======== Text under study ========

Multi-Agent Collaboration Mechanisms: A Survey of LLMs
Reference: Tran, Dao, Nguyen, Pham, O’Sullivan, Nguyen (2025). arXiv:2501.06322. Source file: 2501.06322.pdf. URL
Summary
An extensive survey of LLM-based Multi-Agent Systems (MASs) focused on collaboration mechanisms. The authors propose an extensible framework characterising collaboration along five dimensions: actors (which agents), types (cooperation / competition / coopetition), structures (peer-to-peer, centralised, distributed), strategies (role-based vs model-based), and coordination protocols. They review methodologies across question answering, planning, debate, and role-play settings, and survey application domains including 5G/6G networks, Industry 5.0, and social simulation.
The survey explicitly positions itself as complementing prior single-agent or architecture-centric reviews by foregrounding collaboration channels — how agents actually talk, negotiate, and align — as the design pivot for scaling toward “artificial collective intelligence.”
Key Ideas
- Five-axis taxonomy of MAS collaboration: actors, types, structures, strategies, coordination protocols.
- Distinction between cooperative, competitive, and coopetitive channels as interaction primitives.
- Peer-to-peer vs centralised vs distributed MAS topologies map onto different coordination protocols.
- Role-based vs model-based strategies for dividing labour among specialised LLM agents.
- Open problems: scalability, evaluation benchmarks, cultural/social alignment of MAS behaviour.

========

## Work instruction 1
Answer these questions using the survey summary:
(a) What five dimensions does the proposed framework use to describe collaboration?
(b) Which application domains does the survey cover?
(c) Which open problems are listed?
## Work instruction 2
Extend the survey summary on multi-agent collaboration past its last line.

======== Extracted data ========

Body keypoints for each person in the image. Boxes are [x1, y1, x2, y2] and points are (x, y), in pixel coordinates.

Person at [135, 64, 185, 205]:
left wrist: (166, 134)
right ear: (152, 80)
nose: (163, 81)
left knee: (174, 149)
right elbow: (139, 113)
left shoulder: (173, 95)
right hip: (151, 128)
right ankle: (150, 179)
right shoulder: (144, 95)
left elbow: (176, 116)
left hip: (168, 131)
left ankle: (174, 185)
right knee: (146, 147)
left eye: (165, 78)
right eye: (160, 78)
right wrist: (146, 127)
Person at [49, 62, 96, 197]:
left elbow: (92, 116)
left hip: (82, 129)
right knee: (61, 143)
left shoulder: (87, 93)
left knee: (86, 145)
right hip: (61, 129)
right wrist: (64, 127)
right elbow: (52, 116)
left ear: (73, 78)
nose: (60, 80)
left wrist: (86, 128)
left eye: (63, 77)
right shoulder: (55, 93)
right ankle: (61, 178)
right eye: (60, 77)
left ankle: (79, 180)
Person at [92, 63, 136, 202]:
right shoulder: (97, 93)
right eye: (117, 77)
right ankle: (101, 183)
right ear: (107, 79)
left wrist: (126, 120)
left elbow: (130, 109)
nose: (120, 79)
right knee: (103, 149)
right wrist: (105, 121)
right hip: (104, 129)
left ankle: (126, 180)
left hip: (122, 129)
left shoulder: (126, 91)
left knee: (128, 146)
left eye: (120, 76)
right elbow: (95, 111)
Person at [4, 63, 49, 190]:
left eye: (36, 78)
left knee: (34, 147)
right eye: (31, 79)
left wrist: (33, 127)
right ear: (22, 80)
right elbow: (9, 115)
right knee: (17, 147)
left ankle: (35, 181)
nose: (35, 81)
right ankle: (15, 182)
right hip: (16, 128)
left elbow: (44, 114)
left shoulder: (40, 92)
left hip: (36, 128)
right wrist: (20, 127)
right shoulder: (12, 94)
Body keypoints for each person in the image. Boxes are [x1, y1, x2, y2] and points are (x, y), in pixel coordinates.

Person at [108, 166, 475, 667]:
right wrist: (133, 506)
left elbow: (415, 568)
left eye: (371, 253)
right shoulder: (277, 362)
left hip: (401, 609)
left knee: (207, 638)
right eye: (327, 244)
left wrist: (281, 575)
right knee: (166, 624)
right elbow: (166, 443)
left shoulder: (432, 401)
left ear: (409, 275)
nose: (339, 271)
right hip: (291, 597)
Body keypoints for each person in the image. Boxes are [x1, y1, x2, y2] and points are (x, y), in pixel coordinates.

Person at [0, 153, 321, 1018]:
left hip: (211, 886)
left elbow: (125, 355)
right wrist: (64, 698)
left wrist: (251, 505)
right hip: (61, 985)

========
======== Extracted data ========

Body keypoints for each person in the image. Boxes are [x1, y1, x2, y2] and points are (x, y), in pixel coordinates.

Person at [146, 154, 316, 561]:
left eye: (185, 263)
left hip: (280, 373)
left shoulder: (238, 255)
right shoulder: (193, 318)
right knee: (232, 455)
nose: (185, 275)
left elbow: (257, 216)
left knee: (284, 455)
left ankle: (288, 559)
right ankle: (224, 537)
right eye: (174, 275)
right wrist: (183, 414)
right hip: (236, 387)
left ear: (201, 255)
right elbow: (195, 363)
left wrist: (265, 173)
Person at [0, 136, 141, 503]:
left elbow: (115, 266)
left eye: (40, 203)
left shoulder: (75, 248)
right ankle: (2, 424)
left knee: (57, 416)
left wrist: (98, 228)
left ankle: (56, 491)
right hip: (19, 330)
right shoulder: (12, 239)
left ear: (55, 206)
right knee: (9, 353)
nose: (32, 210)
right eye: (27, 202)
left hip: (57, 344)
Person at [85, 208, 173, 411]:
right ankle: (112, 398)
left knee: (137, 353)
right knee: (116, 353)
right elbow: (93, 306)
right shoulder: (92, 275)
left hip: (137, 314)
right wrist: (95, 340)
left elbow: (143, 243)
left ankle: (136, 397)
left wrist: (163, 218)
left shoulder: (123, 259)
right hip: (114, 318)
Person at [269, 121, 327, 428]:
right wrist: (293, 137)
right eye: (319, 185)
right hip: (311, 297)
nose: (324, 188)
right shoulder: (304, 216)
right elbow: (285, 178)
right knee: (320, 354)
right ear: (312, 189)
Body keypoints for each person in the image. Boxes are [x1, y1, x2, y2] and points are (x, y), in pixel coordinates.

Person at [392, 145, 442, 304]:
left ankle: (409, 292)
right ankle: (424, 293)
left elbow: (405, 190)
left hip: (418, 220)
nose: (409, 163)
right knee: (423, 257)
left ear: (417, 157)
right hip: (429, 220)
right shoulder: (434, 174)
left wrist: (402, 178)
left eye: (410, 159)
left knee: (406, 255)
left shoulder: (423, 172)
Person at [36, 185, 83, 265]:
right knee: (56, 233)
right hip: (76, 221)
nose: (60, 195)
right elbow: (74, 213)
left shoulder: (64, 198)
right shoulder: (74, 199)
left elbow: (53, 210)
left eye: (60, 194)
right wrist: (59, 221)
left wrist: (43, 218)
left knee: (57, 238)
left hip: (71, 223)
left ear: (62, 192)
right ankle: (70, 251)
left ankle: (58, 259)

========

## Expected output 1
(a) Actors, types, structures, strategies, and coordination protocols.
(b) 5G/6G networks, Industry 5.0, and social simulation.
(c) Scalability, evaluation benchmarks, and the cultural/social alignment of MAS behavior.

## Expected output 2
Connections
- Survey Of Agent Interoperability Protocols
- Survey Of AI Agent Protocols
- LLM Agents
- Multi-Agent Systems
- Agent Communication Languages
- Model Context Protocol
- Agent-to-Agent Protocol
Conceptual Contribution
- Claim: Understanding LLM-based MAS requires a dedicated taxonomy of collaboration mechanisms, not just architectures or application domains; collaboration can be characterised along actors, types, structures, strategies, and protocols.
- Mechanism: Systematically reviews ~130 MAS works, maps each onto the five-dimension framework, then compares coordination protocols (debate, voting, role-play, tool-mediated) and draws lessons about scalability and emergence.
- Concepts introduced/used: Multi-Agent Systems, LLM Agents, Agent Communication Languages, Interoperability, Agent Discovery
- Stance: survey
- Relates to: Cited by Survey Of Agent Interoperability Protocols as prior art motivating its protocol-centric lens; offers a more behavioural counterpart to that paper’s structural comparison of MCP/ACP/A2A/ANP. Converges with Survey Of AI Agent Protocols on the need to treat protocols as ecosystems, not point-to-point specs.